Directive: Pictures aside, restate the records below exactly as written.

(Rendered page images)
-=-=-
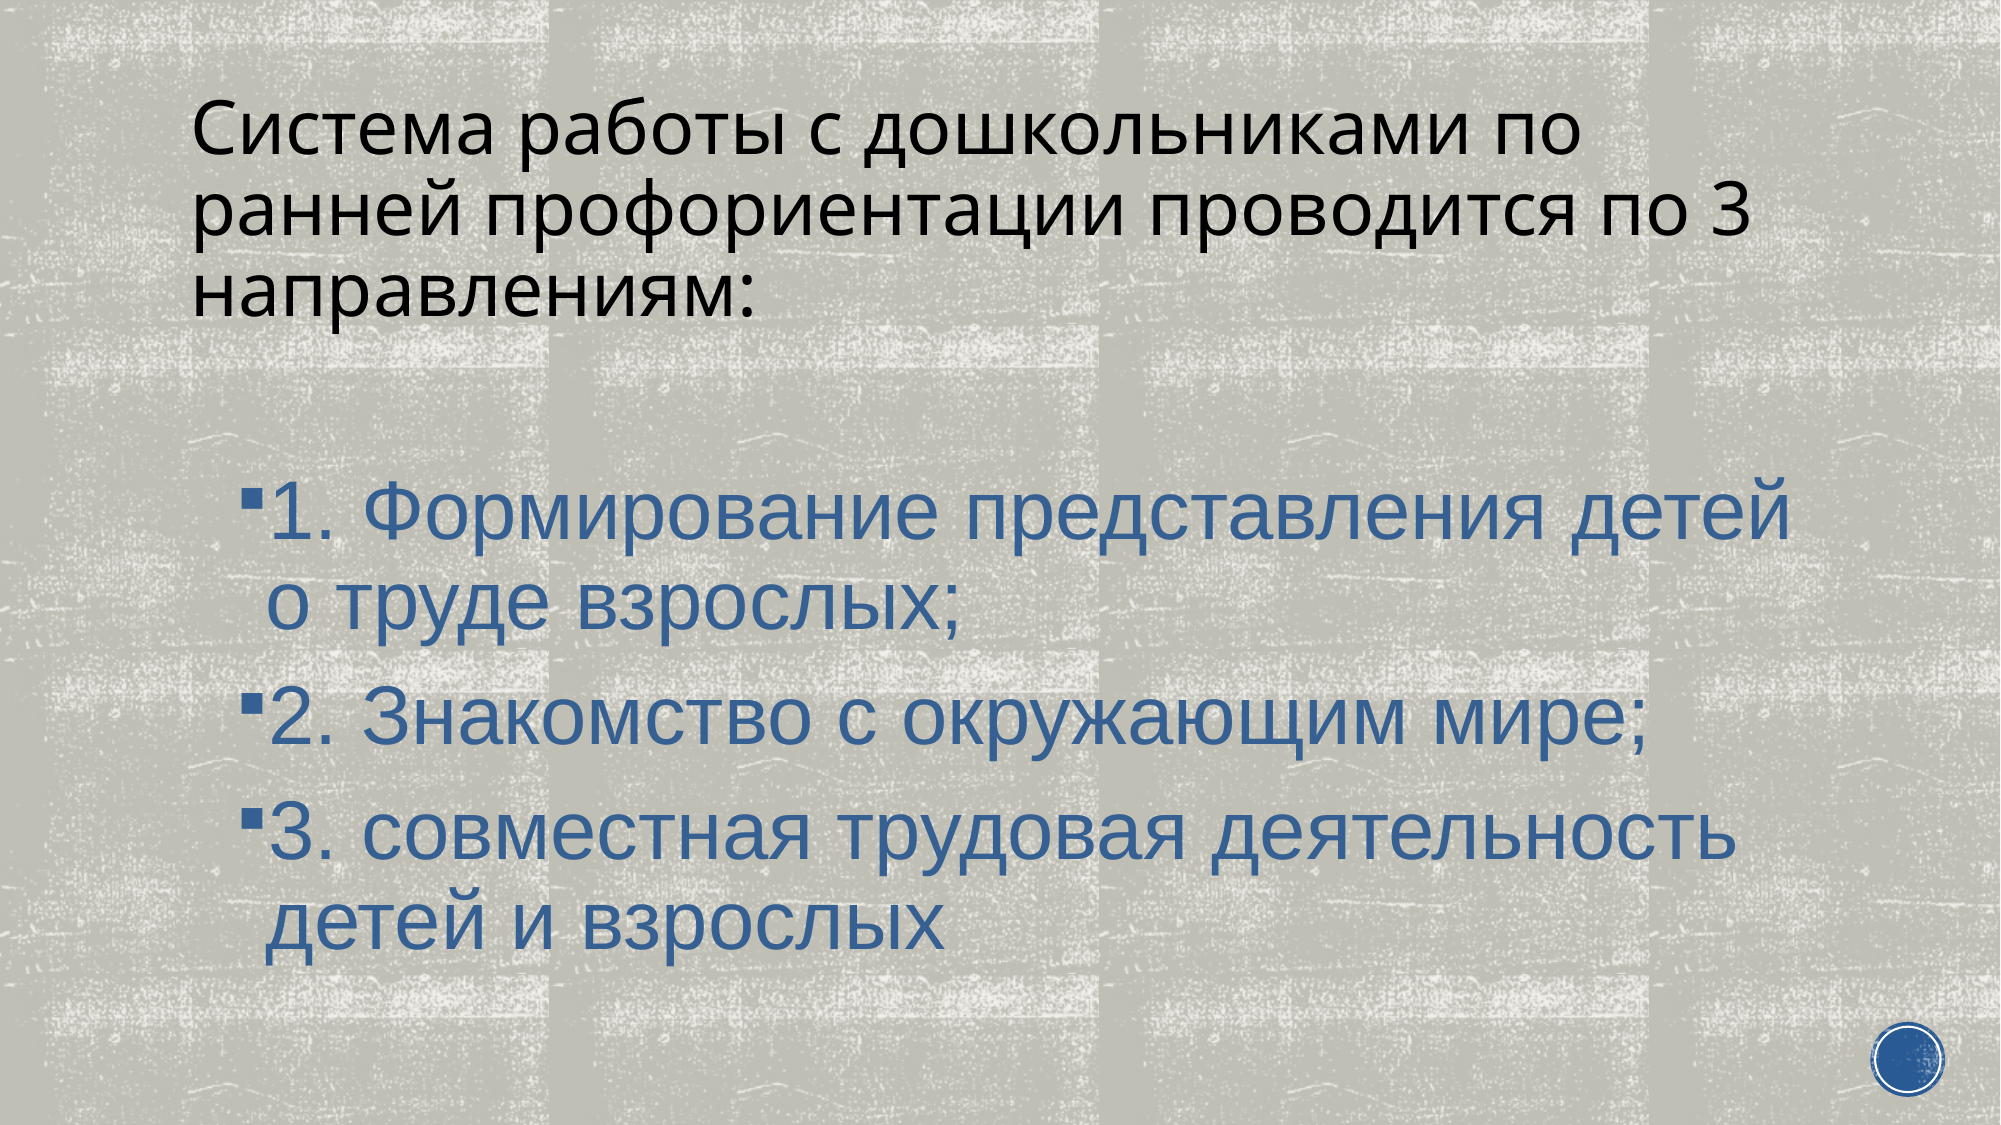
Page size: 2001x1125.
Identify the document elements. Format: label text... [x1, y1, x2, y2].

title Система работы с дошкольниками по ранней профориентации проводится по 3 направлениям: [175, 79, 1826, 344]
list 1. Формирование представления детей о труде взрослых; 2. Знакомство с окружающим мире; 3. совместная трудовая деятельность детей и взрослых [220, 460, 1871, 1125]
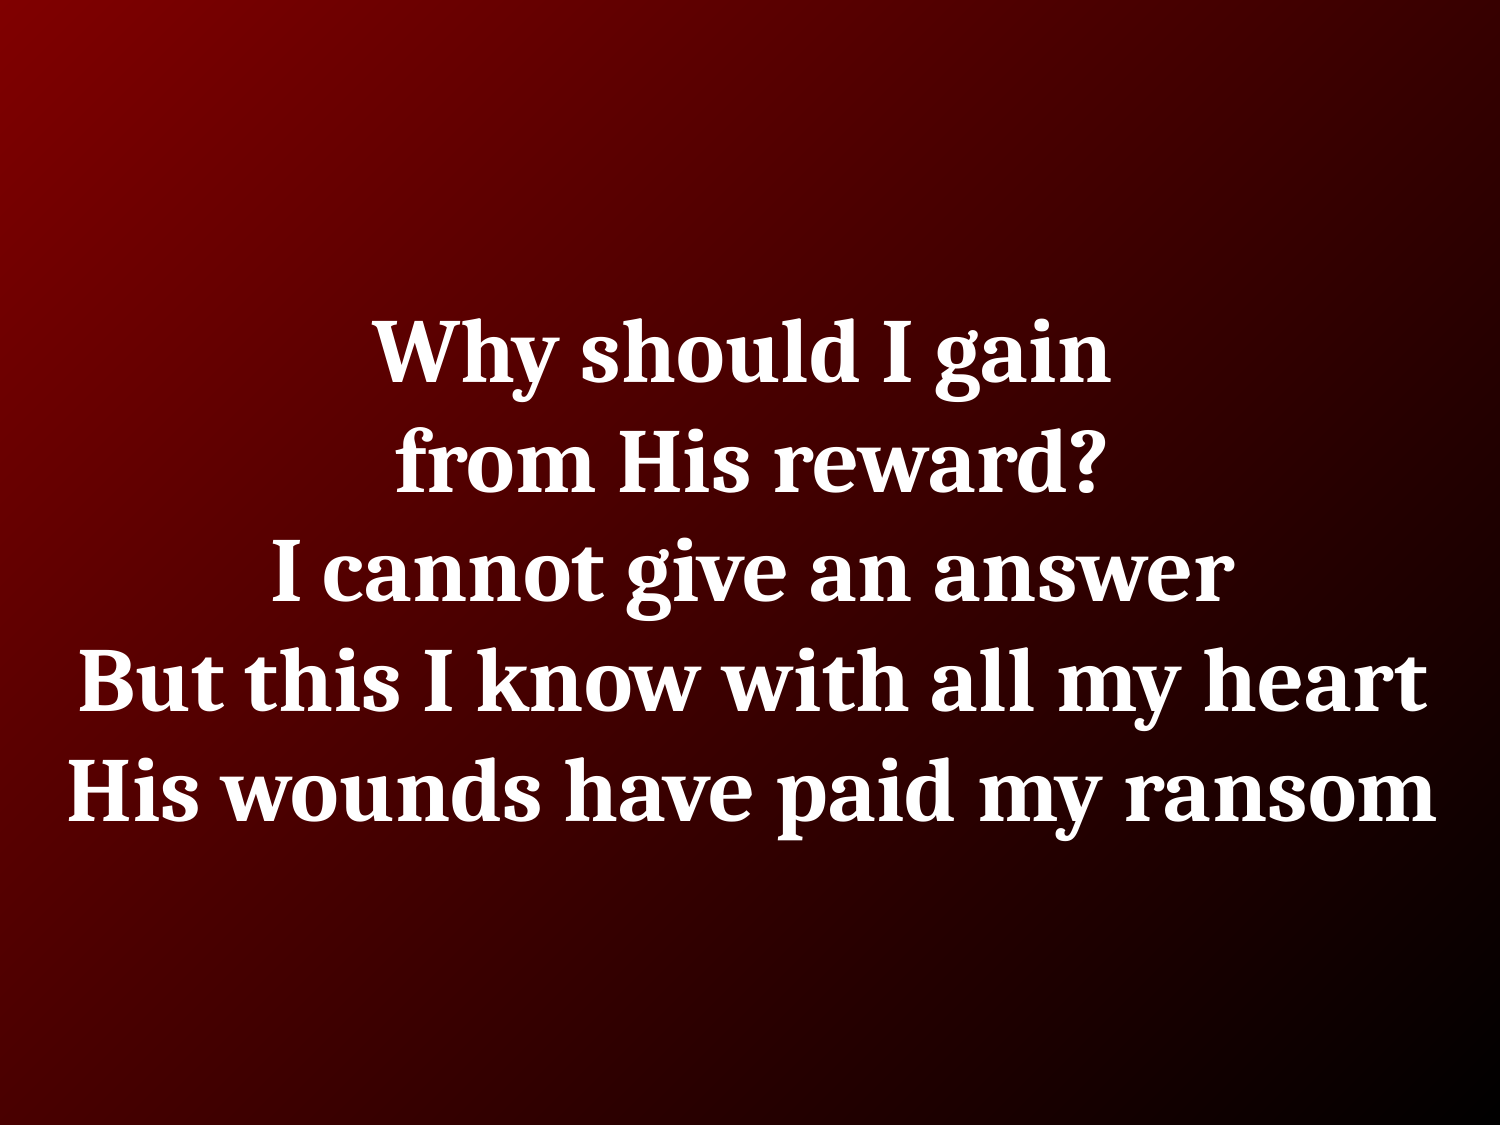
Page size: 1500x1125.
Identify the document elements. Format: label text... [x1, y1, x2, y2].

title Why should I gain from His reward? I cannot give an answer But this I know with all my heart His wounds have paid my ransom [30, 42, 1476, 1088]
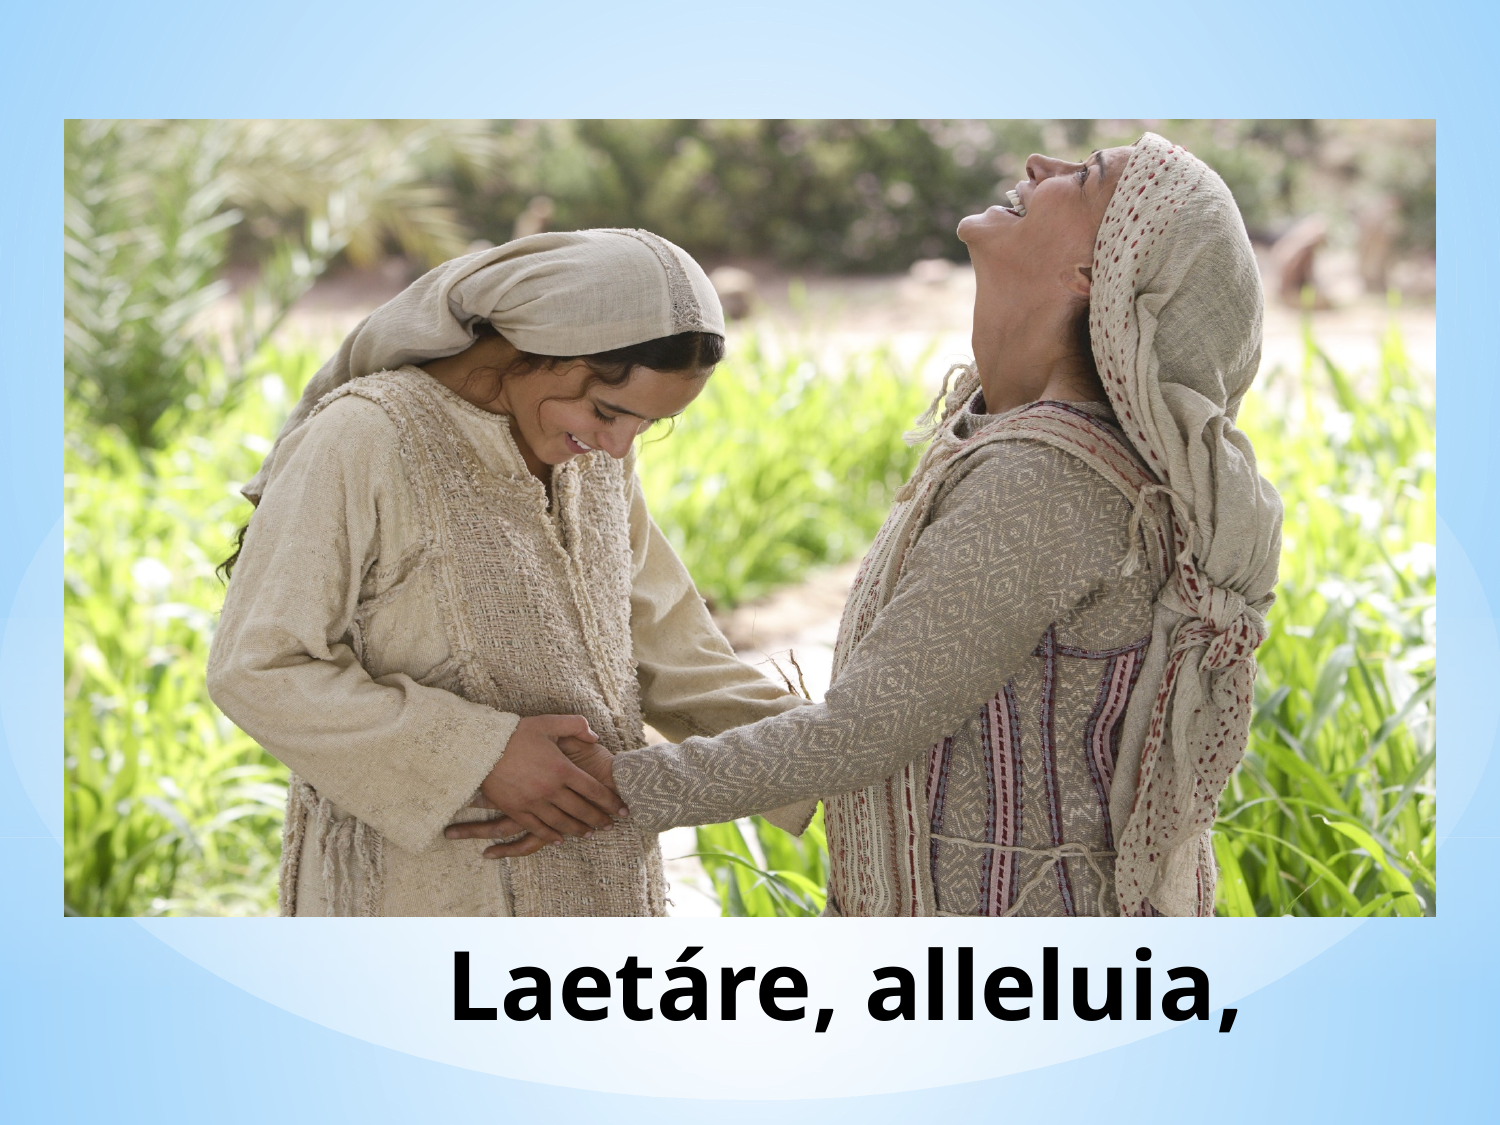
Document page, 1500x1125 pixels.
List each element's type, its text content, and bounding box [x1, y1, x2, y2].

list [64, 119, 1436, 918]
title Laetáre, alleluia, [431, 916, 1500, 1105]
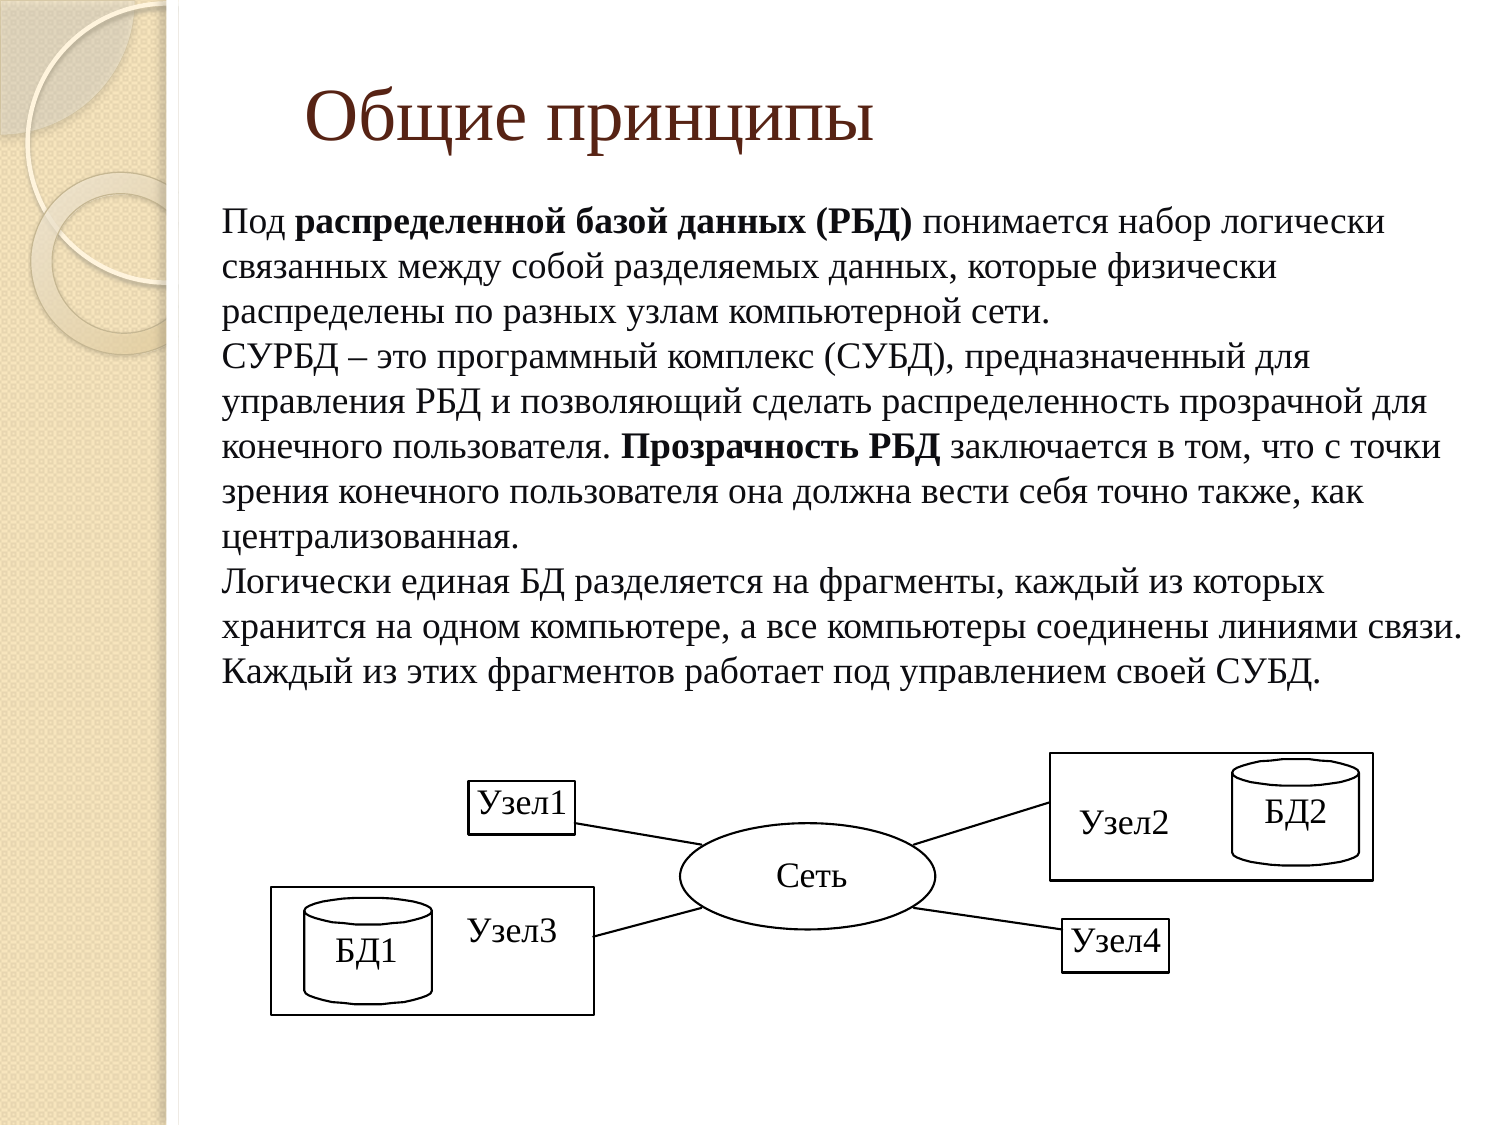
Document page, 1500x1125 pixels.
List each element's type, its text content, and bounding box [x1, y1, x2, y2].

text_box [230, 739, 1471, 1038]
text_box Под распределенной базой данных (РБД) понимается набор логически связанных между собой разделяемых данных, которые физически распределены по разных узлам компьютерной сети. СУРБД – это программный комплекс (СУБД), предназначенный для управления РБД и позволяющий сделать распределенность прозрачной для конечного пользователя. Прозрачность РБД заключается в том, что с точки зрения конечного пользователя она должна вести себя точно также, как централизованная. Логически единая БД разделяется на фрагменты, каждый из которых хранится на одном компьютере, а все компьютеры соединены линиями связи. Каждый из этих фрагментов работает под управлением своей СУБД. [206, 188, 1495, 672]
text_box Под распределенной базой данных (РБД) понимается набор логически связанных между собой разделяемых данных, которые физически распределены по разных узлам компьютерной сети. СУРБД – это программный комплекс (СУБД), предназначенный для управления РБД и позволяющий сделать распределенность прозрачной для конечного пользователя. Прозрачность РБД заключается в том, что с точки зрения конечного пользователя она должна вести себя точно также, как централизованная. Логически единая БД разделяется на фрагменты, каждый из которых хранится на одном компьютере, а все компьютеры соединены линиями связи. Каждый из этих фрагментов работает под управлением своей СУБД. [206, 673, 1495, 699]
title Общие принципы [289, 51, 1247, 170]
-=-=-
Exercise result:
Page size: 2001x1125.
Identify the document elements. Format: label text... [x1, y1, x2, y2].

title Система работы с дошкольниками по ранней профориентации проводится по 3 направлениям: [175, 79, 1826, 344]
list 1. Формирование представления детей о труде взрослых; 2. Знакомство с окружающим мире; 3. совместная трудовая деятельность детей и взрослых [220, 460, 1871, 1125]
Page size: 1500x1125.
Identify the document elements. Format: label text... [x1, y1, x2, y2].

title Why should I gain from His reward? I cannot give an answer But this I know with all my heart His wounds have paid my ransom [30, 42, 1476, 1088]
Document page, 1500x1125 pixels.
List each element's type, its text content, and bounding box [x1, y1, x2, y2].

list [64, 119, 1436, 918]
title Laetáre, alleluia, [431, 916, 1500, 1105]
Document page, 1500x1125 pixels.
List each element's type, its text content, and bounding box [x1, y1, x2, y2].

text_box [230, 739, 1471, 1038]
text_box Под распределенной базой данных (РБД) понимается набор логически связанных между собой разделяемых данных, которые физически распределены по разных узлам компьютерной сети. СУРБД – это программный комплекс (СУБД), предназначенный для управления РБД и позволяющий сделать распределенность прозрачной для конечного пользователя. Прозрачность РБД заключается в том, что с точки зрения конечного пользователя она должна вести себя точно также, как централизованная. Логически единая БД разделяется на фрагменты, каждый из которых хранится на одном компьютере, а все компьютеры соединены линиями связи. Каждый из этих фрагментов работает под управлением своей СУБД. [206, 188, 1495, 672]
text_box Под распределенной базой данных (РБД) понимается набор логически связанных между собой разделяемых данных, которые физически распределены по разных узлам компьютерной сети. СУРБД – это программный комплекс (СУБД), предназначенный для управления РБД и позволяющий сделать распределенность прозрачной для конечного пользователя. Прозрачность РБД заключается в том, что с точки зрения конечного пользователя она должна вести себя точно также, как централизованная. Логически единая БД разделяется на фрагменты, каждый из которых хранится на одном компьютере, а все компьютеры соединены линиями связи. Каждый из этих фрагментов работает под управлением своей СУБД. [206, 673, 1495, 699]
title Общие принципы [289, 51, 1247, 170]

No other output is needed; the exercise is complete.